*** Records to use ***

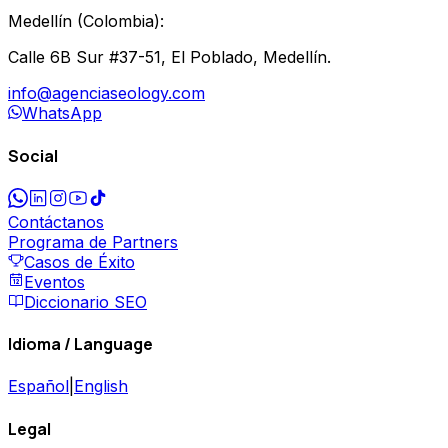
Medellín
(
Colombia
):
Calle 6B Sur #37-51, El Poblado, Medellín.
info@agenciaseology.com
WhatsApp
Social
Contáctanos
Programa de Partners
Casos de Éxito
Eventos
Diccionario SEO
Idioma / Language
Español
|
English
Legal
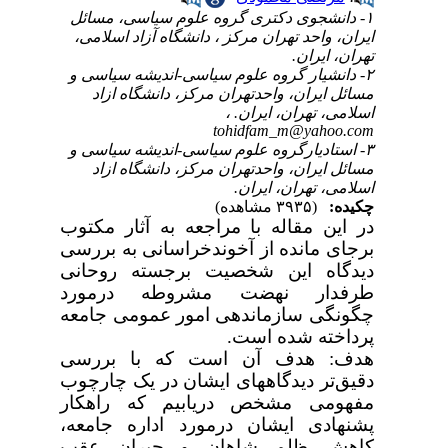
۱- دانشجوی دکتری گروه علوم سیاسی، مسائل
ایران، واحد تهران مرکز ، دانشگاه آزاد اسلامی،
تهران، ایران.
۲- دانشیار گروه علوم سیاسی-اندیشه سیاسی و
مسائل ایران، واحدتهران مرکز، دانشگاه ازاد
اسلامی، تهران، ایران. ،
tohidfam_m@yahoo.com
۳- استادیارگروه علوم سیاسی-اندیشه سیاسی و
مسائل ایران، واحدتهران مرکز، دانشگاه ازاد
اسلامی، تهران، ایران.
چکیده:
(۳۹۳۵ مشاهده)
در این مقاله با مراجعه به آثار مکتوب
برجای مانده از آخوندخراسانی به بررسی
دیدگاه این شخصیت برجسته روحانی
طرفدار نهضت مشروطه درمورد
چگونگی سازماندهی امور عمومی جامعه
پرداخته شده است.
هدف: هدف آن است که با بررسی
دقیق‌تر دیدگاه­های ایشان در یک چارچوب
مفهومی مشخص دریابیم که راهکار
پشنهادی ایشان درمورد اداره جامعه،
کاهش ظلم شاهان و جبران عقب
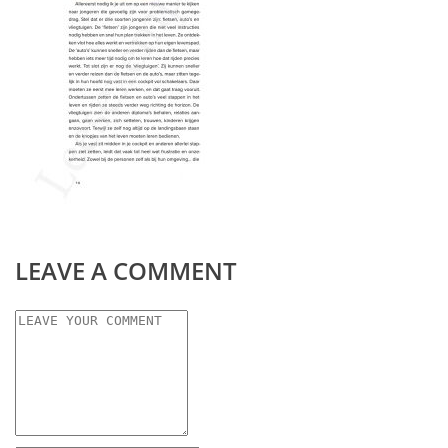
LEAVE A COMMENT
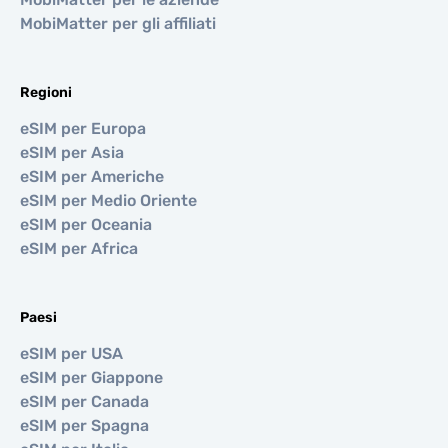
MobiMatter per gli affiliati
Regioni
eSIM per Europa
eSIM per Asia
eSIM per Americhe
eSIM per Medio Oriente
eSIM per Oceania
eSIM per Africa
Paesi
eSIM per USA
eSIM per Giappone
eSIM per Canada
eSIM per Spagna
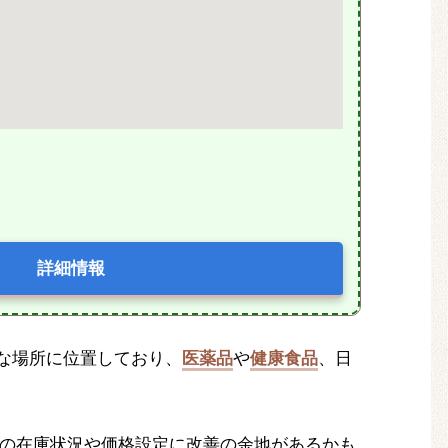
詳細情報
な場所に位置しており、
医薬品
や
健康食品
、日
の在庫状況や価格設定に改善の余地があるかも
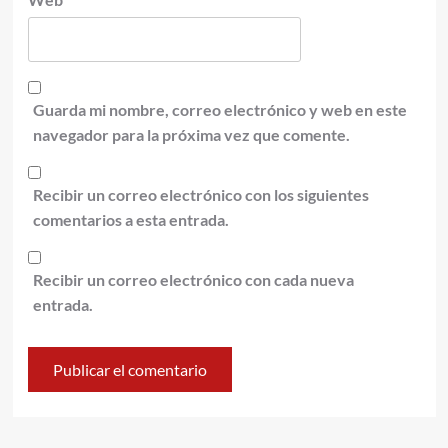
Guarda mi nombre, correo electrónico y web en este
navegador para la próxima vez que comente.
Recibir un correo electrónico con los siguientes
comentarios a esta entrada.
Recibir un correo electrónico con cada nueva
entrada.
Alternative:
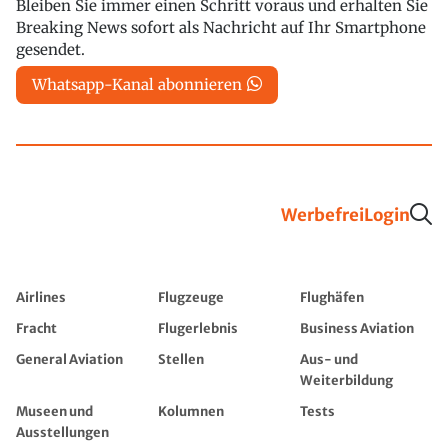
Bleiben Sie immer einen Schritt voraus und erhalten Sie
Breaking News sofort als Nachricht auf Ihr Smartphone
gesendet.
Whatsapp-Kanal abonnieren
Werbefrei
Login
Airlines
Flugzeuge
Flughäfen
Fracht
Flugerlebnis
Business Aviation
General Aviation
Stellen
Aus- und
Weiterbildung
Museen und
Kolumnen
Tests
Ausstellungen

*** End of Records to use ***

(Problem details)
From the records given above, copy all lines containing "اندیشه".

(Answer for this exercise)
۲- دانشیار گروه علوم سیاسی-اندیشه سیاسی و
۳- استادیارگروه علوم سیاسی-اندیشه سیاسی و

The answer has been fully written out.